→ **Task objective**: Copy all lines in the data that contain the string "使用场景".

(Collected data)

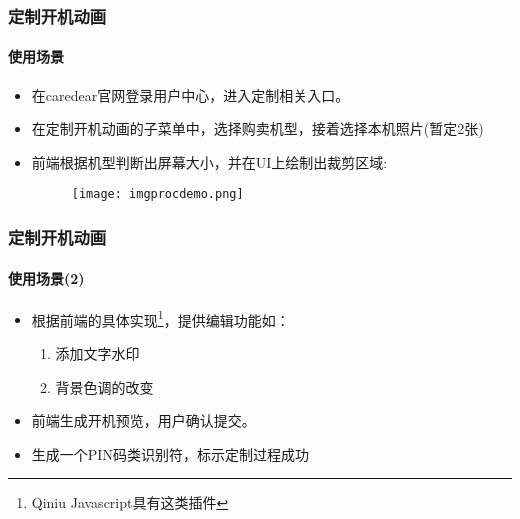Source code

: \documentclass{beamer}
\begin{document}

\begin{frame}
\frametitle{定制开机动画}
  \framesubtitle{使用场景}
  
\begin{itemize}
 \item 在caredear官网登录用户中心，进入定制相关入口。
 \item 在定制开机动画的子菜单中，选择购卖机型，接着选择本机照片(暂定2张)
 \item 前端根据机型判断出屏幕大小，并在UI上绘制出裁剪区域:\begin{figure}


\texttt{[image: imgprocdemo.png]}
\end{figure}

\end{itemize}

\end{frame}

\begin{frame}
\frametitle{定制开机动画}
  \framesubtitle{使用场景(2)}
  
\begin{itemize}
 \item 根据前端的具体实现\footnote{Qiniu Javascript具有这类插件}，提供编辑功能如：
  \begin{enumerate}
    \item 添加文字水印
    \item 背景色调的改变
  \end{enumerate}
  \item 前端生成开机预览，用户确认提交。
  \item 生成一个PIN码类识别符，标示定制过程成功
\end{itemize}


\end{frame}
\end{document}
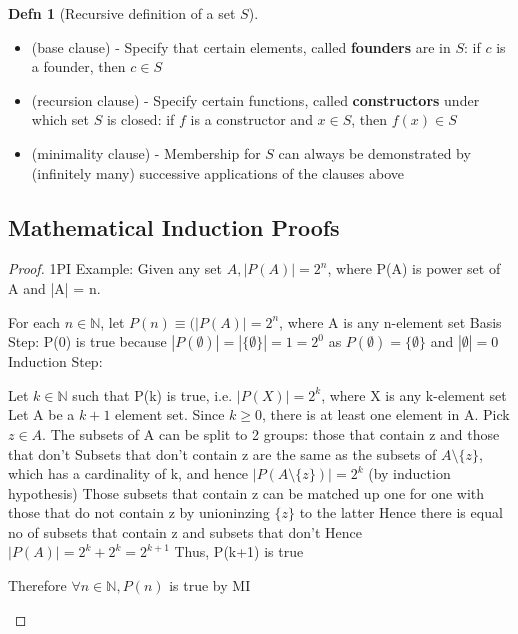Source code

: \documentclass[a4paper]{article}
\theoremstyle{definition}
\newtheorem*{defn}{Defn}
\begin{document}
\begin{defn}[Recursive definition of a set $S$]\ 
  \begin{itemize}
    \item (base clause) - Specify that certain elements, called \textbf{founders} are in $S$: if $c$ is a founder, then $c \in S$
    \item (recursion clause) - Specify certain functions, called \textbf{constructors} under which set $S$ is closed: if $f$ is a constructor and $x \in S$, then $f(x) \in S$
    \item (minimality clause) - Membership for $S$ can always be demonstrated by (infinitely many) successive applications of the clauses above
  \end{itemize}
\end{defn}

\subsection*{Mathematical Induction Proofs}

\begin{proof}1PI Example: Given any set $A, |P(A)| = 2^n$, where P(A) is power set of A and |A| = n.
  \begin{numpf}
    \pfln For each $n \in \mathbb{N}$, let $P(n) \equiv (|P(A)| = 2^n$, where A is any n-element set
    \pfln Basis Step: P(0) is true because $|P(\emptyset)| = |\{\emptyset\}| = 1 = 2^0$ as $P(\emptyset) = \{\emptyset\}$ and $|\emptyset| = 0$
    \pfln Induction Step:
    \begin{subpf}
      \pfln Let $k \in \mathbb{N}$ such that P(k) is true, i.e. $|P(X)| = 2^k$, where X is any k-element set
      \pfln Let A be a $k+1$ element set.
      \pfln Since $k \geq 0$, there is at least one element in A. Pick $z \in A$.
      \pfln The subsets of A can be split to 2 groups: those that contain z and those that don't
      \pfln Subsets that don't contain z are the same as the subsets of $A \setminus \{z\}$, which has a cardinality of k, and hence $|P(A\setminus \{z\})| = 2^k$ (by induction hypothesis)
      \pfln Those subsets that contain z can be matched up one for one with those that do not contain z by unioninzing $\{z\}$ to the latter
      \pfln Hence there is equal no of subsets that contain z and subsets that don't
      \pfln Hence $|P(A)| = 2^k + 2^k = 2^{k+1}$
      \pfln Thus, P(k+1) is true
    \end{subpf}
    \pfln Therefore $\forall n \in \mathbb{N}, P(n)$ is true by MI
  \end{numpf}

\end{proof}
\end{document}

→ **Response for this exercise**:
  \framesubtitle{使用场景}
  \framesubtitle{使用场景(2)}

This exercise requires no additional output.